Brooks. Cal. Surnames are superfluous for the two Hall of Famers who, together, led the Orioles for parts of six decades.
Friday night, Brooks Robinson and Cal Ripken Jr. shared the stage at the 13th annual Aspire Gala at the Waterfront Marriott. There, 780 guests who paid $1,000 apiece stood in an interminable serpentine line to shake hands and swap banter with The Human Vacuum Cleaner and The Iron Man. Some ladies offered hugs and kisses. For Annabelle Rossow, of Minnesota, a moment with the Orioles icons marked the perfect end to her 13th birthday.
Proceeds benefited the Cal Ripken Sr. Foundation, which, this year, honored Robinson, 79, for his athletic excellence and community service.
"Dad would be proud [of the choice]," Ripken said. "Brooksie is the ultimate professional, a model teammate and a model person."
Cal Ripken Sr. spent 36 years in the Orioles organization as player, coach and manager. He died in 1999, having managed two of his sons, Cal Jr. and Bill, with the Orioles in 1987-88. He also coached Robinson in 1976-77.
Ripken Sr. "was a wonderful guy, a baseball man through and through," Robinson said. "I could say, 'Cal, I need some extra hitting practice,' and he'd say, 'What time do you need me?' He'd do it at 10 in the morning or 10 at night. He was always there to help you with the basics; that's where 'The Oriole Way' came from.
"I compare him to Paul Richards [Orioles manager from 1955-61] who was the best I ever had. Both knew every position and what made it tick. It's too bad that Cal only got to manage the Orioles when they weren't a very stable organization and not doing well."
Ripken, 56, said the foundation, which helps empower at-risk youths through sports programs, has long wanted to fete Robinson.
"Brooksie is such a humble and busy guy, but we finally wore him down and got him to say 'yes,' " Ripken said. "He has such a presence, and he has touched most everyone in the area. I've never heard anyone say a bad word about him.
"He was my childhood hero; I tried to be Brooksie at third base. When Dad took me to the ballpark and I got a chance to be around [Robinson], I got real quiet watching him.
"As a kid, I remember being glued to the TV and seeing him make those plays against Cincinnati in the 1970 World Series. He was an exciting player to attach yourself to. But my parents pointed him out to me not only because he was a great athlete, but for who he was as a man."
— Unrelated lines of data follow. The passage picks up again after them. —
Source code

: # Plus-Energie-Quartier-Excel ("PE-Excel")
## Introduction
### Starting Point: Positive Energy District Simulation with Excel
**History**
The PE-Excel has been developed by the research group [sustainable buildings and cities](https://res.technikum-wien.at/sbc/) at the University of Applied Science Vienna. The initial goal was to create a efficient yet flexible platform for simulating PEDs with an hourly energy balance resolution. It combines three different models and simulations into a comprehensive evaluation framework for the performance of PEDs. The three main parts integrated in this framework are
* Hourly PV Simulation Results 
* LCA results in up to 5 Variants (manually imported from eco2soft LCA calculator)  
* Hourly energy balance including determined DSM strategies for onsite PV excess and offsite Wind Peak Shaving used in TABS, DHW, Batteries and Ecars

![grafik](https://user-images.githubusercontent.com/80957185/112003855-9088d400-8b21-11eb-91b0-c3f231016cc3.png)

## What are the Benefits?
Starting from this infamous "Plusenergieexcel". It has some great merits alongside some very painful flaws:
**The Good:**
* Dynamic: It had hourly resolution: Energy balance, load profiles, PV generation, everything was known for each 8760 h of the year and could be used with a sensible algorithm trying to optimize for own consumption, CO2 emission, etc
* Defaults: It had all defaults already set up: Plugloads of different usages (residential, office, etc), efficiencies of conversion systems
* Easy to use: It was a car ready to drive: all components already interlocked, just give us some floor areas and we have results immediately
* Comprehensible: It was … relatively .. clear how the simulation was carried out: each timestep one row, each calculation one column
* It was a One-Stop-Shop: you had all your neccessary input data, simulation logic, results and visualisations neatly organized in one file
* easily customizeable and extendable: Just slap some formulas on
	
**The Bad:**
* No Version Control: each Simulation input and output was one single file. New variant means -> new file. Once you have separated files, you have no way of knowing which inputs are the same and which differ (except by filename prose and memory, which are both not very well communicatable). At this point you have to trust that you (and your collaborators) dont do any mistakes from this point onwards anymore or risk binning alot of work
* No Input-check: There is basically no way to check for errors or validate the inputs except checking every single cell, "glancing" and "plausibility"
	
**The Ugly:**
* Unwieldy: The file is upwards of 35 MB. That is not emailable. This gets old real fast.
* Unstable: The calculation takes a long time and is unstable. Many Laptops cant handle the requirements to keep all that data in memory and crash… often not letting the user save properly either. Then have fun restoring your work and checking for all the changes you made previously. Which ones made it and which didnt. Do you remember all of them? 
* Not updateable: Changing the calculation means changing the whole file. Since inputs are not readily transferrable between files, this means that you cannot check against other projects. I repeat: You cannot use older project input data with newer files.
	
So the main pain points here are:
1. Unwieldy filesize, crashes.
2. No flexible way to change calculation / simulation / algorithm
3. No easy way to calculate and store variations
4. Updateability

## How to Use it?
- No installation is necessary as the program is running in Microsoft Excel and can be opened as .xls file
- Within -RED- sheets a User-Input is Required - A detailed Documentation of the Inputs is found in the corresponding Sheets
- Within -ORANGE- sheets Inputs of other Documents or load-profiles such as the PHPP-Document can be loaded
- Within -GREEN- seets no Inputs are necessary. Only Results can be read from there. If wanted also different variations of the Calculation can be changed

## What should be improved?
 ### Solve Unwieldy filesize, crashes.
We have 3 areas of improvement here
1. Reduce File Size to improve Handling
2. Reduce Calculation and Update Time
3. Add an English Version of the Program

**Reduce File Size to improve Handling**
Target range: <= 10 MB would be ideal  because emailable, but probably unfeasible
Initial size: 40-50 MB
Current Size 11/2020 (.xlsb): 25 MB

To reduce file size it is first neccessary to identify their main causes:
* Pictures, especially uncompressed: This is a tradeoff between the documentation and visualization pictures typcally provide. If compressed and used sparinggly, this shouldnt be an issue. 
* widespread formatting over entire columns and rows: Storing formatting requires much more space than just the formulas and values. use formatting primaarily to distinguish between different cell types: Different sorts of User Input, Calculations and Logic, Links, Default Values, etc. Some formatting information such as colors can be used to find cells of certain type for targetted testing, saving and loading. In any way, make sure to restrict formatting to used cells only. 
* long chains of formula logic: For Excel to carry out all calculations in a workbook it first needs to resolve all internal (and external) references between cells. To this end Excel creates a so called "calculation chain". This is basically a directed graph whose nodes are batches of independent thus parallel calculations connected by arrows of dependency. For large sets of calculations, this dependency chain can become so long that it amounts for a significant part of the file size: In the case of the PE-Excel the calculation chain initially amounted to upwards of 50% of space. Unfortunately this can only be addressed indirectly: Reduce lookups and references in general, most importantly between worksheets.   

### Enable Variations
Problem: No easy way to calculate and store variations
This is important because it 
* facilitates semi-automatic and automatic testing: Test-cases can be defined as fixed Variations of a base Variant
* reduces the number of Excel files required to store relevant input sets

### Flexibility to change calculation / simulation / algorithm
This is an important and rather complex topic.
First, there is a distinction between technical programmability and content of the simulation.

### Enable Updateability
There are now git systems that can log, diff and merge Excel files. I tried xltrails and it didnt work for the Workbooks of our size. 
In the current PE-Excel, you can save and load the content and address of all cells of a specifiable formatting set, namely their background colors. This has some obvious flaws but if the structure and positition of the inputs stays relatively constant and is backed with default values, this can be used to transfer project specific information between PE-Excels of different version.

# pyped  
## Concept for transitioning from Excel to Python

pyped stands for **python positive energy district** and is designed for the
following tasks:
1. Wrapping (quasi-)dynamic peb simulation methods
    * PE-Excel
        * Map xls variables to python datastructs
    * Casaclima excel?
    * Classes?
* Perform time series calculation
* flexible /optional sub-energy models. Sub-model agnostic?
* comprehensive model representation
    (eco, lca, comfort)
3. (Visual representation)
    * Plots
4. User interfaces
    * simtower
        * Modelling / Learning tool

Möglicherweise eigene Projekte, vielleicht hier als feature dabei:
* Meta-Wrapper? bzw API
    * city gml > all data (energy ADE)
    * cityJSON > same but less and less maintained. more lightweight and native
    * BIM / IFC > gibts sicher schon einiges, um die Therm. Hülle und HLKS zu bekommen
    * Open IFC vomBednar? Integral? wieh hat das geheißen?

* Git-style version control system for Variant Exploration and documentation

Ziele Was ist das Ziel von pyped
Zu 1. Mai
As a pro, Ripken said, "When I got moved to third base in Class A ball, I tried to copy Brooksie and how he made bare-handed pickups of bunts. Did I ever measure up to him at third? Probably not. But making difficult plays made me feel like I could relate to him."
For his part, Robinson recalled seeing a young Cal Jr. tag along with his father and "shag balls in the outfield" at Memorial Stadium.
"His love for the game was just like mine," Robinson said. "I never wanted to do anything else in life. Like Cal, a lot of that came from my father. He played second base for the International Harvester fast-pitch softball team in Arkansas which went to the world championships in Soldier Field in Chicago the year I was born ."
Robinson has long embraced the Ripkens' cause. In November, he attended the groundbreaking ceremony for Eddie Murray Field at BGE Park in West Baltimore, a youth development park named for the Orioles Hall of Fame first baseman and sponsored by the Ripken Foundation. A month later, Robinson attended a fundraiser for the organization in Washington, despite a recent mishap.
"He had lost his balance, falling going down a hill and hit his face on a rock," Ripken recalled. "He was pretty bruised, but [at the event] he insisted on letting folks take his picture. Brooks could have just sat there, but he wanted to be personable, stand and greet everyone, even though his face was black and blue."
Ripken paused a moment.
"His attitude reminds me of my dad," he said. "I'm still in awe of Brooks."